180415

These laid-back honu rest near coastal erosion threatening Paia’s 112-year-old Mantokuji Soto Zen Mission and adjacent cemetery, on the northern coast of Maui. The community is moving the interments, one by one, and recently agreed on a plan to relocate the monastery in the near future. The older members look out over the beach and speak of marking the tide with various structures that were first on dry ground, then partly submerged, and now have disappeared completely. There’s a gentle tone of acceptance to these conversations, an unspoken context of working with what simply is in a place that has always answered first to the waves

I came to this restless edge several times, and sat with these huge, leathery creatures who make both land and water their home. Living up to eight decades, and swimming in excess of 1500 miles yearly across open ocean, they somehow seemed like keepers of this liminal place, lumbering up from the breakers to regard the mission and its broken headstones with slow, measured blinks of dark glassy eyes. The tide falls in and out, they emerge and return to the water, and so to do our markers and memories, while only the earth and sea remain.

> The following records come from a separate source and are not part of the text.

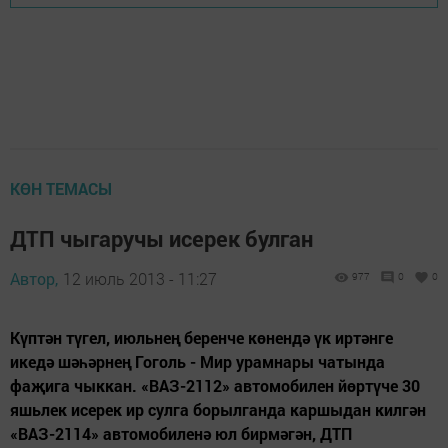
КӨН ТЕМАСЫ
ДТП чыгаручы исерек булган
Автор,
12 июль 2013 - 11:27
977
0
0
Күптән түгел, июльнең беренче көнендә үк иртәнге
икедә шәһәрнең Гоголь - Мир урамнары чатында
фаҗига чыккан. «ВАЗ-2112» автомобилен йөртүче 30
яшьлек исерек ир сулга борылганда каршыдан килгән
«ВАЗ-2114» автомобиленә юл бирмәгән, ДТП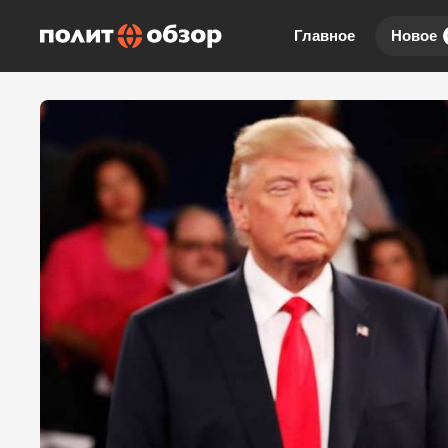
Главное
Новое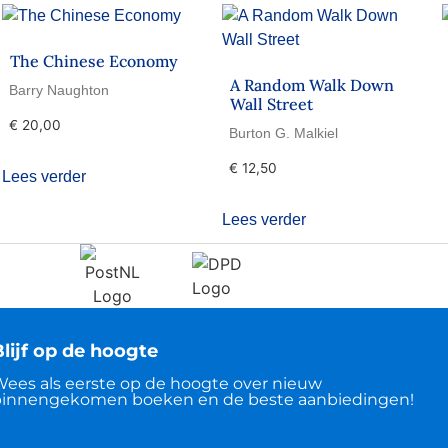
The Chinese Economy
A Random Walk Down
Barry Naughton
Wall Street
€
20,00
Burton G. Malkiel
€
12,50
Lees verder
Lees verder
lijf op de hoogte
ees als eerste op de hoogte over nieuw
innengekomen boeken en de beste aanbiedingen!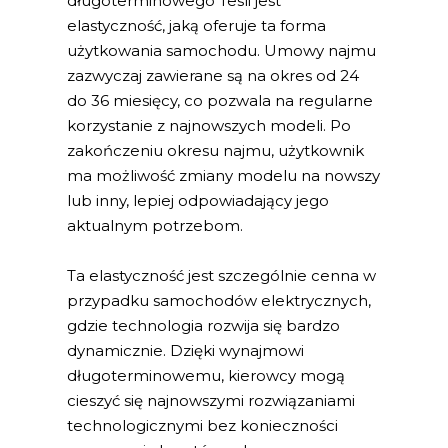
długoterminowego Tesli jest
elastyczność, jaką oferuje ta forma
użytkowania samochodu. Umowy najmu
zazwyczaj zawierane są na okres od 24
do 36 miesięcy, co pozwala na regularne
korzystanie z najnowszych modeli. Po
zakończeniu okresu najmu, użytkownik
ma możliwość zmiany modelu na nowszy
lub inny, lepiej odpowiadający jego
aktualnym potrzebom.
Ta elastyczność jest szczególnie cenna w
przypadku samochodów elektrycznych,
gdzie technologia rozwija się bardzo
dynamicznie. Dzięki wynajmowi
długoterminowemu, kierowcy mogą
cieszyć się najnowszymi rozwiązaniami
technologicznymi bez konieczności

* This photo was taken with a long lens. While the honu may seem peaceful, it is critically important to not disturb their rest and habitat.

180410

The tiny village of Ke’anae sits far out into the sea, and was wiped out in near-entirety by a tsunami on April 1, 1946. The waves arrived with no warning, peaked at 35 feet, and took every structure except for this 162-year-old stone church. Twenty-four people were killed, after which the Pacific Tsunami Warning Center was created in Oahu.